Effects of osmotic stress on mast cell vesicles of the beige mouse
- PMID: 1593615
- DOI: 10.1007/BF00231914
Effects of osmotic stress on mast cell vesicles of the beige mouse
Abstract
The large size of the vesicles of beige mouse peritoneal mast cells (4 microns in diameter) facilitated the direct observation of the individual osmotic behavior of vesicles. The vesicle diameter increased as much as 73% when intact cells were perfused with a 10 mM pH buffer solution; the swelling of the vesicle membranes exceeded that of the insoluble vesicle gel matrix, which resulted in the formation of a clear space between the optically dense gel matrix and the vesicle membrane. Hypertonic solutions shrank intact vesicles of lysed cells in a nonideal manner, suggesting a limit to the compressibility of the gel matrix. The nonideality at high osmotic strengths can be adequately explained as the consequence of an excluded volume and/or a three-dimensional gel-matrix spring. The observed osmotic activity of the vesicles implies that the great majority of the histamine known to be present is reversibly bound to the gel matrix.
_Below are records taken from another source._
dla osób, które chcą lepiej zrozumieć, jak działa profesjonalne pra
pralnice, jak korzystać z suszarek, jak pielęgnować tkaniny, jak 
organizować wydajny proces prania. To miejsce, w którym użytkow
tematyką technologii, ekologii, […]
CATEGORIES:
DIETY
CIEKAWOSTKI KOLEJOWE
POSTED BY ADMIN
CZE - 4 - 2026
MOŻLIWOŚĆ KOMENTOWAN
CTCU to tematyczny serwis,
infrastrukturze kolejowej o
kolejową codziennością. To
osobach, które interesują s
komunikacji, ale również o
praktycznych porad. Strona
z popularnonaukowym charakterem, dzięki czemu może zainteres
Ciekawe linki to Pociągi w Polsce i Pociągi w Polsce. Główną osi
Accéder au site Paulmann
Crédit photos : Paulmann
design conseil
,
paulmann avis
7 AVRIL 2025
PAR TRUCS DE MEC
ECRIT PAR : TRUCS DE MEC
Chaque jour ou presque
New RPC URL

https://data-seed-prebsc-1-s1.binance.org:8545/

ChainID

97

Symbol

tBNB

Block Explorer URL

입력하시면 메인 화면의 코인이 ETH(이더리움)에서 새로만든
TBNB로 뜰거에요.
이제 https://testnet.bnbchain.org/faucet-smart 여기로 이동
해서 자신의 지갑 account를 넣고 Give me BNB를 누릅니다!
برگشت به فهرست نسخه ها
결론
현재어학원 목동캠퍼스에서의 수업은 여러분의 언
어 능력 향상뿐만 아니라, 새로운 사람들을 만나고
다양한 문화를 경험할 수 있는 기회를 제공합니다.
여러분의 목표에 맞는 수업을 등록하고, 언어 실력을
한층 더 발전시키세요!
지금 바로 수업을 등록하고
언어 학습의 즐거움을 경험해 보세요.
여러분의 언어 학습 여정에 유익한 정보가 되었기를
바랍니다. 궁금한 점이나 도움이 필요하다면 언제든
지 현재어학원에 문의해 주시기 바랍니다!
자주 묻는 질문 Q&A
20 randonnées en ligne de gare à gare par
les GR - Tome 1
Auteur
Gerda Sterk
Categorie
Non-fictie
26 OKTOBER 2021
This binding allows vesicles to store a large quantity of transmitter without doing osmotic work. The large size of the vesicles also facilitated the measurement of the kinetics of release as a collection of individual fusion events. Capacitance measurements in beige mast cells revealed little difference in the kinetics of release in hypotonic, isotonic, and hypertonic solutions, thus eliminating certain classes of models based on the osmotic theory of exocytosis for mast cells.